Kelly’s recommendations for eating during menopause include:

  1. Eat plenty of calcium-rich foods every day for bone health. Aim for 2-3 daily servings of milk, maas, yogurt, cottage cheese or other low-fat cheese.
  2. Get enough vitamin D as it is very important for calcium absorption. A daily 20 to 30 minute walk in the sun can help you maintain adequate vitamin D levels.
  3. Talk to a dietitian to come up with a personalized plan that fits your dietary preferences.

Trend 4: Hyper-personalized healthy lifestyles

Hyper-personalized nutrition advice, including DNA-based recommendations, is on the rise People are looking for personalized solutions to optimize their health through diet and exercise.

Although this trend is largely driven by middle- to high-income individuals with access to advanced technologies, it reflects a growing demand for precision in dietary planning.

Kgantsho Ranyane, another ADSA spokesperson and registered dietitian, says that while she does not yet see this trend becoming commonplace in her practice, warns against over-reliance on these technologies.

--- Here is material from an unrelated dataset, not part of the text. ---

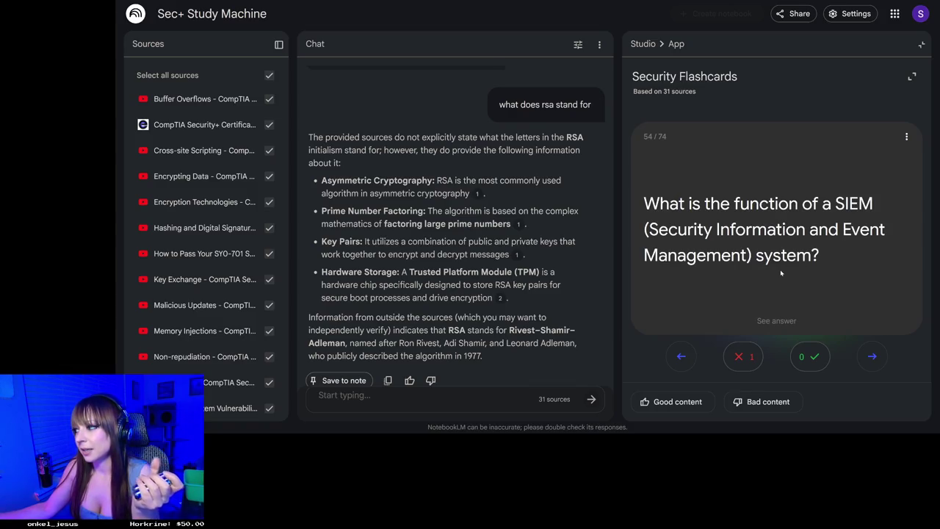
# - Reveal the SIEM answer on log collection and analysis, then advance to the SNMP Trap card 55
pyautogui.click(785, 271)
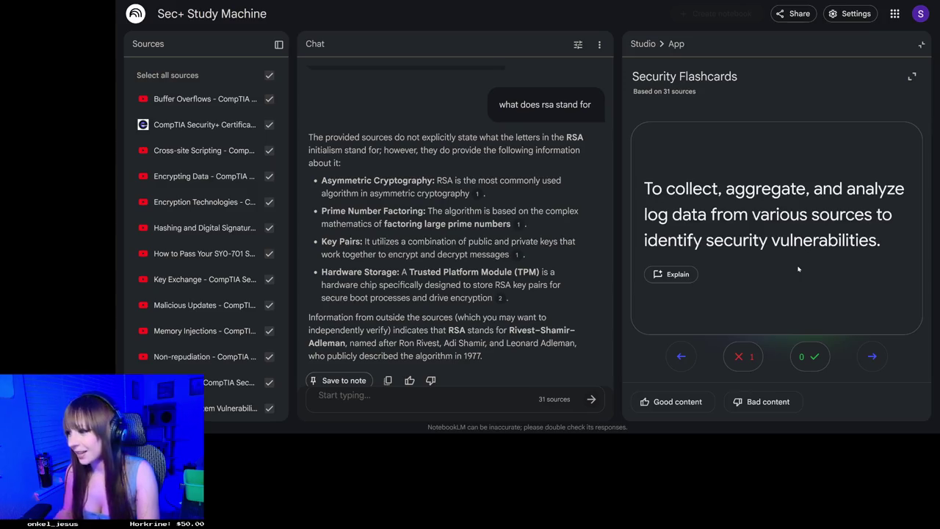
pyautogui.click(877, 355)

“While they can be valuable, they are not a substitute for traditional evidence-based nutritional advice,” he says.

“Personalized data should complement, not overshadow, broader nutrition principles. These tools work best when combined with professional guidance to properly interpret the data.”

Kgantsho’s advice on exercise routine apps: “These can be beneficial in getting into a daily habit of being physically active. However, you should know that you are not dependent on any particular application. You need to be able to maintain your daily exercise levels even if an app isn’t available to you. It helps to understand how to plan your exercise routine and what it does for your well-being because it helps you take ownership of your physical activity. So avoid making decisions to follow a fad and rather find ways to be physically active that are enjoyable – maybe that’s an exercise routine or maybe a daily walk or a swim.”

Trend 5: Social media is shaping food culture

Social media platforms like TikTok and Instagram are influencing the way people approach food and nutrition.

Viral food trends offer easy access to new ideas and cultural cuisines while promoting health-conscious choices and sustainable eating. However, they come with risks, including misinformation and unrealistic expectations.

“Social media can be both empowering and confusing“, says Fozia. “While it can introduce people to healthier eating habits and encourage community support, it is also a source of conflicting or misleading nutritional advice.

“This year, we will continue to see both the pros and cons of influencing food content on social media. Some of these are positive from a health perspective, such as increased awareness of plant-based diets, gut-healthy nutrition and innovative ideas for balanced meals.”

On the other hand, Phozia warns against fads such as detox diets, extreme calorie restrictions or unverified weight loss supplements that are often supported by social media.

“It’s important to check information with qualified professionals and critically approach social media trends,” he advises.

“Not all diet trends or hacks are for everyone. A healthy, balanced approach and reliance on evidence-based studies remain the cornerstone of good nutrition, regardless of internet trends.”

Make 2025 a success

These trends highlight the dynamic and evolving nature of nutrition as we approach 2025, highlighting the importance of evidence-based advice to navigate the information overload and continuous innovation shaping the way we eat.

When it comes to our health and the health of our family, the backbone is tried and tested advice, as well as critical thinking and self-awareness so we can avoid jumping on bars that don’t help us live our best lives.

To find a registered dietitian in your area, visit www.adsa.org.za.

Author: Pedro van Gaalen

When he’s not writing about sports or health and fitness, Pedro is most likely out training for his next marathon or ultramarathon. Worked as a fitness professional and marketing and comms specialist. He now combines his passions in his role as managing editor at Fitness magazine.